Opinion: structured finance poses threat to economic stability
The US financial system is under threat, and experts believe that the structured finance space is likely to be the cause of the next financial crisis
Over the course of the last month I have attended not one, but two events focused on the inevitability of the next financial crisis. The consensus, from a number of high profile panellists, was that it was likely to once again come in the structured finance space.
Bar the most sceptical, the 2008 crisis is generally attributed to over-lending in the mortgage market: customers with poor credit ratings were allowed large sums of money they had little hope of ever repaying. Today, it may not follow the exact same route – but things feel very similar. This begs the question: why are we allowing history to repeat itself?
According to the Fed, earlier this year, US consumer credit card debt surpassed the $1 trillion mark for the first time since the great recession. Household debt too has risen steadily, recently reaching $13.21 trillion. Yet, it is easier than ever to receive auto financing, apply for a bank loan and have several credit cards. The logic seems flawed, where are the lessons learned?
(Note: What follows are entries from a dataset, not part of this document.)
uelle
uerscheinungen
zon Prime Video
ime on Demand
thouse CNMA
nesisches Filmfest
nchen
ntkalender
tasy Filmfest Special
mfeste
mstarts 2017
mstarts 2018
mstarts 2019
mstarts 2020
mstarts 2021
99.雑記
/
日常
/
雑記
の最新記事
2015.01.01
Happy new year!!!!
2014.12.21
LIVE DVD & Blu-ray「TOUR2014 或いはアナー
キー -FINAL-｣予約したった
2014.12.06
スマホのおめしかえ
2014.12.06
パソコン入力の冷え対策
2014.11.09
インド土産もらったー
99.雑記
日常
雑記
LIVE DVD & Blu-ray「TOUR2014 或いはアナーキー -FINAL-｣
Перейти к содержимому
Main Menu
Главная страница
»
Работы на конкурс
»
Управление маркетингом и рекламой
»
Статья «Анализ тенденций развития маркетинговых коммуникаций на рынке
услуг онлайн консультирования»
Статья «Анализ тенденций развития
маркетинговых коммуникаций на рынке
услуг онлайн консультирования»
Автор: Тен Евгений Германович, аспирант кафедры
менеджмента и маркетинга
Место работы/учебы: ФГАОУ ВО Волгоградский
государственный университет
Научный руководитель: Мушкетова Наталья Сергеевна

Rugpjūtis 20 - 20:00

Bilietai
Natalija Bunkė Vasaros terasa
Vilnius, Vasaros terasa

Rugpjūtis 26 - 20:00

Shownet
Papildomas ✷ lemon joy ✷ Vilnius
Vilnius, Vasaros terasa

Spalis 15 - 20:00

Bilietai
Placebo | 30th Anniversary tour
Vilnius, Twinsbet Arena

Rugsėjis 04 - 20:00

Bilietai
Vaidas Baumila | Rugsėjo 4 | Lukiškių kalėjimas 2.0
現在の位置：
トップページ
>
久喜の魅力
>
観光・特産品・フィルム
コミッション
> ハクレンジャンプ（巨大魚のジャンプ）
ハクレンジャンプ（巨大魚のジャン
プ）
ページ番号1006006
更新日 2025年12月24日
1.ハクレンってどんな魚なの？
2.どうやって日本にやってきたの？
The largest banks are also subject to lighter rules than those that were installed in the years that followed the financial crisis. Some aspects of the Dodd-Frank reform, like the process of stress testing which gives regular checks on a bank's ability to fulfill its capital requirements, have been relaxed significantly in recent months and seem increasingly unlikely to demonstrate that a large banking institution is capable of avoiding irreparable failure.
The very body set up by Dodd-Frank to assist Americans with mortgages, loans and credit card debt, the Consumer Financial Protection Bureau (CFPB), appears to be imploding. Following the departure of former director Richard Cordray and his now failed attempt to appoint his own replacement, President Trump appointee Mick Mulvaney has overseen a systematic unpicking of the Bureau and its message. He has removed key members of three advisory boards with no intention of replacing them. Mulvaney has confirmed the Bureau will be re-examining previous changes to rules that reigned in pay day lenders. Mulvaney, also in charge of the budget at the Office of Management and Budget, sought no funding for the CFPB in January, and requested a 20% reduction this June. Currently, the CFPB receives its funding from the Fed but Mulvaney has asked Congress to pass legislation that will mean the agency is instead funded by congressional appropriations, giving lawmakers full oversight. This would allow him to effectively cut all funding and kill the bureau off for good.
To reiterate, why is this being allowed to happen? Why is the US adult population being offered credit lines at a reckless rate; in perfect tandem with the weakening of the rules and agencies designed to protect them from exploitation? The financial crisis ruined the livelihoods of many, but, as films like the Big Short demonstrated, not everybody lost.
One of the US's proud mantras is e pluribus unum - out of many, one. A more apt slogan as things stand would be more accurate: for the few, not the many. This can't be allowed to continue.